Die oben beschriebenen sowie weiteren konzeptionellen Maßnahmen sind überregional wirksam, die Wirksamkeit auf die biologischen Qualitätskomponenten ist aber nicht direkt quantifizierbar.

Es wird darauf hingewiesen, dass Maßnahmen in den benachbarten OWK „Elbe Ost“ (Entwicklung eines tidebeeinflussten Flachwassergebietes Spadenlander Busch/Kreetsand) und „Elbe West“ (Naturierung der Filterrückspülbecken am Falkensteiner Ufer) auch auf die biologischen Qualitätskomponenten im OWK Elbe/Hafen eine positive Wirkung haben (zum Beispiel Fische, Plankton).
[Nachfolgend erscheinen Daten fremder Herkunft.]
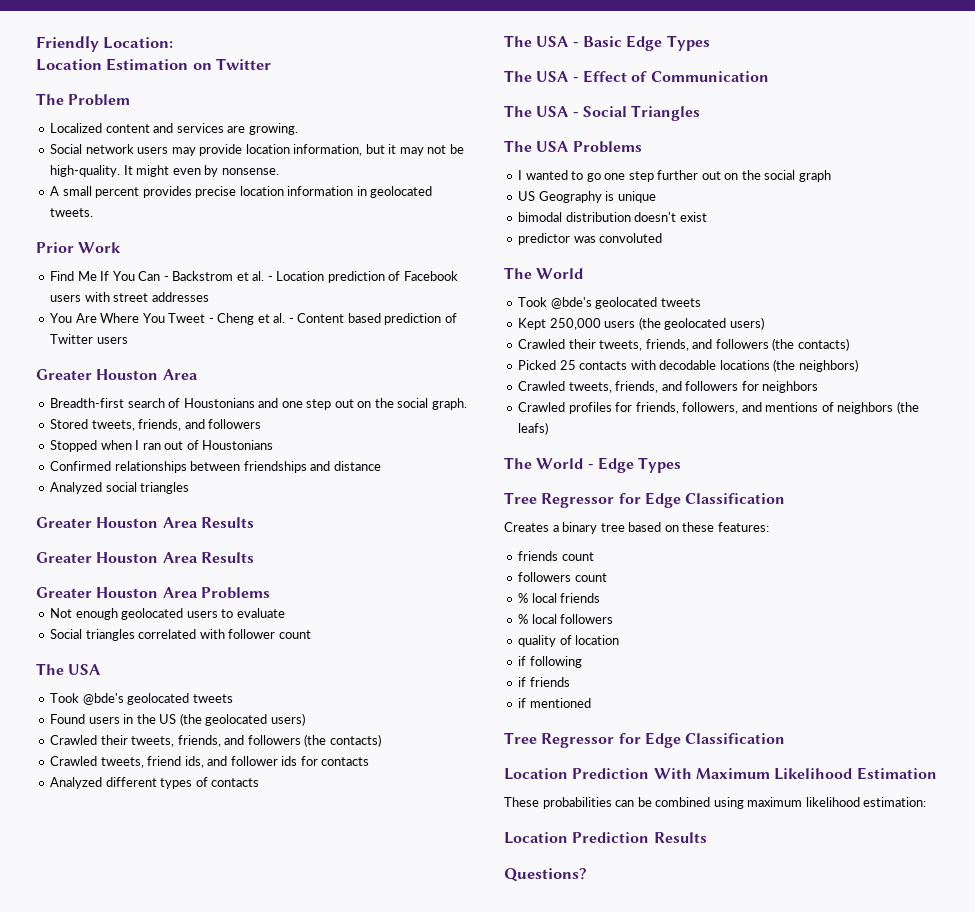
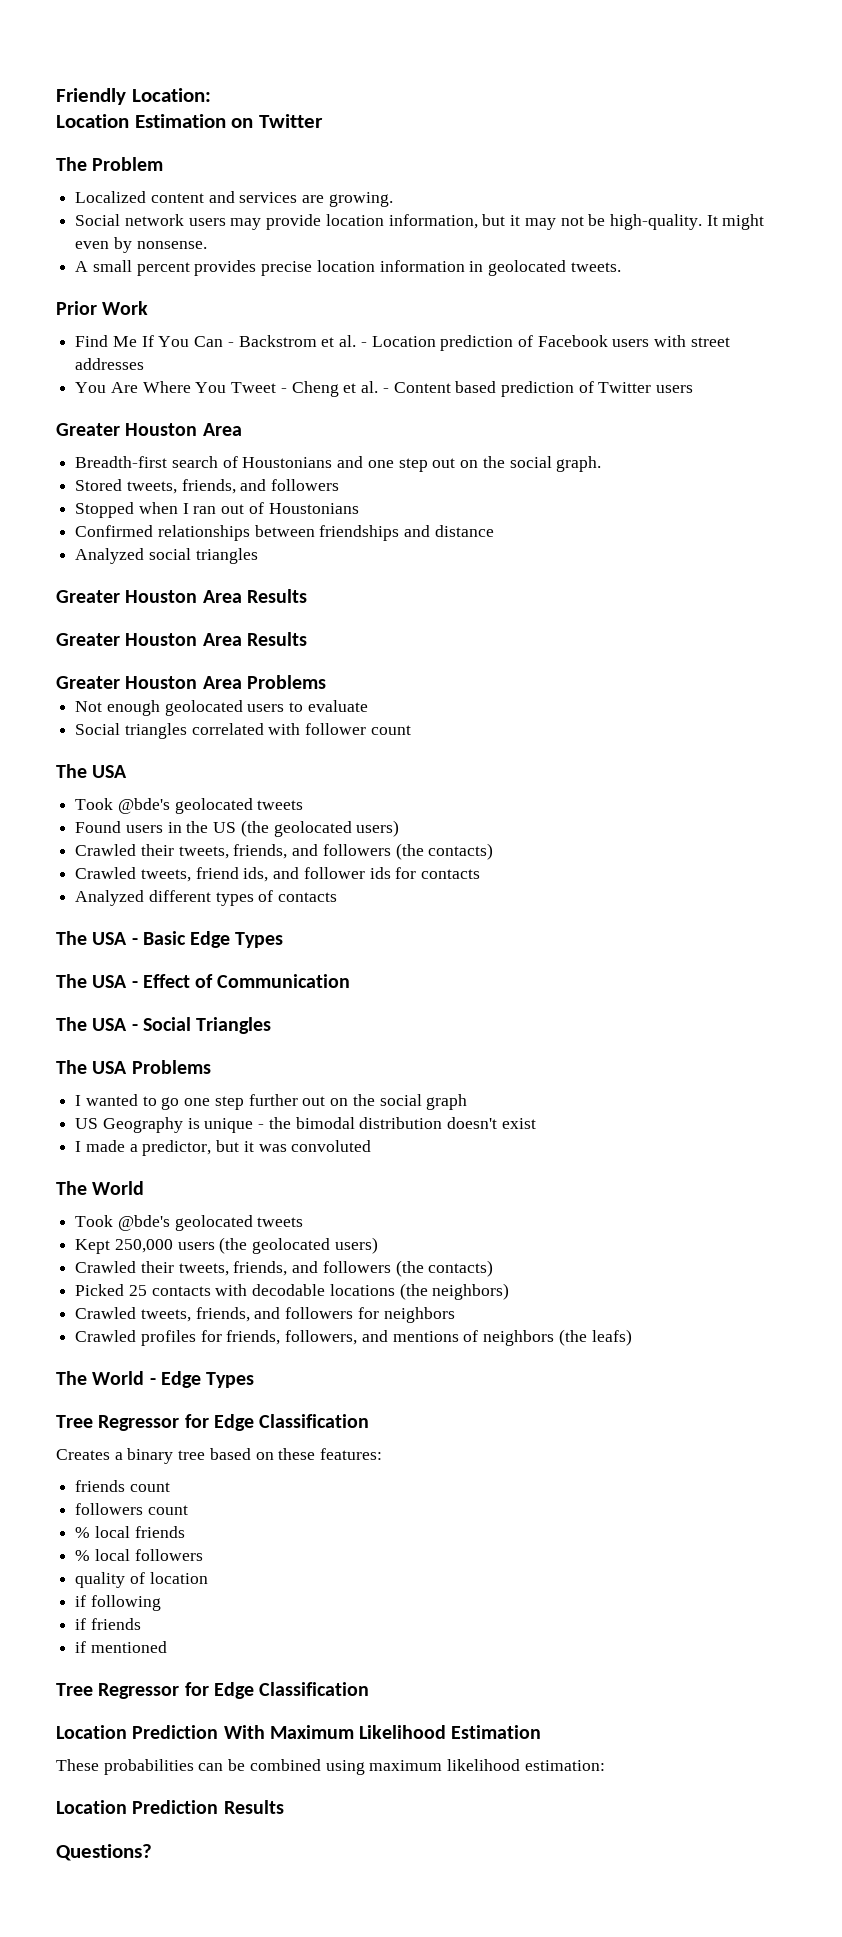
(656, 197) // -> [258,1117,291,1129] - the
[518,233,571,245] predictor -> [75,1140,254,1156] I made a predictor, but it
5.    Welche Verbesserungsmaßnahmen nach WRRL sind für den 2. Bewirtschaftungszeitraum von 2016 – 2021 geplant, die sich direkt positiv auf die QK der WRRL im OWK Elbe-Hafen auswirken werden?

Die Informationen (in diesem Fall Planzahlen/Schätzungen) werden wie unter 1. beschrieben erbeten.

Auch im zweiten Bewirtschaftungszeitraum kommen überwiegend konzeptionelle Maßnahmen zum Einsatz, siehe dazu auch Drs. 21/2358. Vorgesehen sind unter anderem die Umsetzung der Handlungsempfehlungen des nationalen und internationalen Sedimentmanagementkonzepts, die weitere Reduzierung der Wärmeeinleitungen und die Schaffung zusätzlicher Tidelebens
räume. Über die Auswirkungen dieser Maßnahmen auf die biologischen Qualitätskomponenten können zum jetzigen Zeitpunkt keine Aussagen getroffen werden.